Brief –
What lines of the data hold the string "IYAA"? Pull each one out.

Working data –
++++++

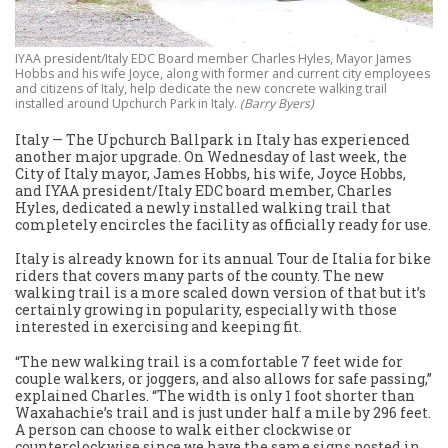
IYAA president/Italy EDC Board member Charles Hyles, Mayor James
Hobbs and his wife Joyce, along with former and current city employees
and citizens of Italy, help dedicate the new concrete walking trail
installed around Upchurch Park in Italy.
(Barry Byers)
Italy — The Upchurch Ballpark in Italy has experienced
another major upgrade. On Wednesday of last week, the
City of Italy mayor, James Hobbs, his wife, Joyce Hobbs,
and IYAA president/Italy EDC board member, Charles
Hyles, dedicated a newly installed walking trail that
completely encircles the facility as officially ready for use.
Italy is already known for its annual Tour de Italia for bike
riders that covers many parts of the county. The new
walking trail is a more scaled down version of that but it’s
certainly growing in popularity, especially with those
interested in exercising and keeping fit.
“The new walking trail is a comfortable 7 feet wide for
couple walkers, or joggers, and also allows for safe passing,”
explained Charles. “The width is only 1 foot shorter than
Waxahachie’s trail and is just under half a mile by 296 feet.
A person can choose to walk either clockwise or
counterclockwise since we have the same signs posted in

++++++

Written solution –
IYAA president/Italy EDC Board member Charles Hyles, Mayor James
and IYAA president/Italy EDC board member, Charles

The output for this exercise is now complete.